*** Opening of Records to process ***

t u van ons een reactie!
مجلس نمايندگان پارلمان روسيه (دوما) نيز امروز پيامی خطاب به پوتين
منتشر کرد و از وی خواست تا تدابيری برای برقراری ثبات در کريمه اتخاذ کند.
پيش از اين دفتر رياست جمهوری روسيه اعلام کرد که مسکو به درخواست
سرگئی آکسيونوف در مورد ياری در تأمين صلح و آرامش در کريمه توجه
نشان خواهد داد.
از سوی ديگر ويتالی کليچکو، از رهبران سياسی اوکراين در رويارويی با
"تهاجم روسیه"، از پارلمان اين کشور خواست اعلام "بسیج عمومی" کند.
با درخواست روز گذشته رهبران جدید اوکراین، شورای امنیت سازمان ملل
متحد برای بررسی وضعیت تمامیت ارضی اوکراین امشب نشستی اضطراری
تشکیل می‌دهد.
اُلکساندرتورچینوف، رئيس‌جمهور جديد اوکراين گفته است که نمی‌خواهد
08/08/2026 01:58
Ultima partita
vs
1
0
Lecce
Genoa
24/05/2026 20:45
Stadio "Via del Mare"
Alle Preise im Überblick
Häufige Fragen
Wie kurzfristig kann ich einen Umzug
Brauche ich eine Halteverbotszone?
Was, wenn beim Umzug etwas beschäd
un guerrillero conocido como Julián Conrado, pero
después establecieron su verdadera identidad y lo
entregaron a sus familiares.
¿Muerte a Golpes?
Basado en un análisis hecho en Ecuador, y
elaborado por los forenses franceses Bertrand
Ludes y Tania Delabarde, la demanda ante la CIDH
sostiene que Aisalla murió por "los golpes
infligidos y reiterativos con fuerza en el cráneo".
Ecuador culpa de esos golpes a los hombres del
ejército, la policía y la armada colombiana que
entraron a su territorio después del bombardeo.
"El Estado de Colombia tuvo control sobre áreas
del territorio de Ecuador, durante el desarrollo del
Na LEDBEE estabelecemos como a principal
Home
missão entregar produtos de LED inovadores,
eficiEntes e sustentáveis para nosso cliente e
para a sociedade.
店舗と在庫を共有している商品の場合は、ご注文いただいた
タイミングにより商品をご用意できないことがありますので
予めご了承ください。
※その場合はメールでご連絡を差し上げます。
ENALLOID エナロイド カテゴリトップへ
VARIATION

*** Close of Records to process ***

- [Work to complete]: Write out the data above again, switching "Genoa" to "Genova" wherever it occurs and leaving everything else unchanged.

- [Output]:
t u van ons een reactie!
مجلس نمايندگان پارلمان روسيه (دوما) نيز امروز پيامی خطاب به پوتين
منتشر کرد و از وی خواست تا تدابيری برای برقراری ثبات در کريمه اتخاذ کند.
پيش از اين دفتر رياست جمهوری روسيه اعلام کرد که مسکو به درخواست
سرگئی آکسيونوف در مورد ياری در تأمين صلح و آرامش در کريمه توجه
نشان خواهد داد.
از سوی ديگر ويتالی کليچکو، از رهبران سياسی اوکراين در رويارويی با
"تهاجم روسیه"، از پارلمان اين کشور خواست اعلام "بسیج عمومی" کند.
با درخواست روز گذشته رهبران جدید اوکراین، شورای امنیت سازمان ملل
متحد برای بررسی وضعیت تمامیت ارضی اوکراین امشب نشستی اضطراری
تشکیل می‌دهد.
اُلکساندرتورچینوف، رئيس‌جمهور جديد اوکراين گفته است که نمی‌خواهد
08/08/2026 01:58
Ultima partita
vs
1
0
Lecce
Genova
24/05/2026 20:45
Stadio "Via del Mare"
Alle Preise im Überblick
Häufige Fragen
Wie kurzfristig kann ich einen Umzug
Brauche ich eine Halteverbotszone?
Was, wenn beim Umzug etwas beschäd
un guerrillero conocido como Julián Conrado, pero
después establecieron su verdadera identidad y lo
entregaron a sus familiares.
¿Muerte a Golpes?
Basado en un análisis hecho en Ecuador, y
elaborado por los forenses franceses Bertrand
Ludes y Tania Delabarde, la demanda ante la CIDH
sostiene que Aisalla murió por "los golpes
infligidos y reiterativos con fuerza en el cráneo".
Ecuador culpa de esos golpes a los hombres del
ejército, la policía y la armada colombiana que
entraron a su territorio después del bombardeo.
"El Estado de Colombia tuvo control sobre áreas
del territorio de Ecuador, durante el desarrollo del
Na LEDBEE estabelecemos como a principal
Home
missão entregar produtos de LED inovadores,
eficiEntes e sustentáveis para nosso cliente e
para a sociedade.
店舗と在庫を共有している商品の場合は、ご注文いただいた
タイミングにより商品をご用意できないことがありますので
予めご了承ください。
※その場合はメールでご連絡を差し上げます。
ENALLOID エナロイド カテゴリトップへ
VARIATION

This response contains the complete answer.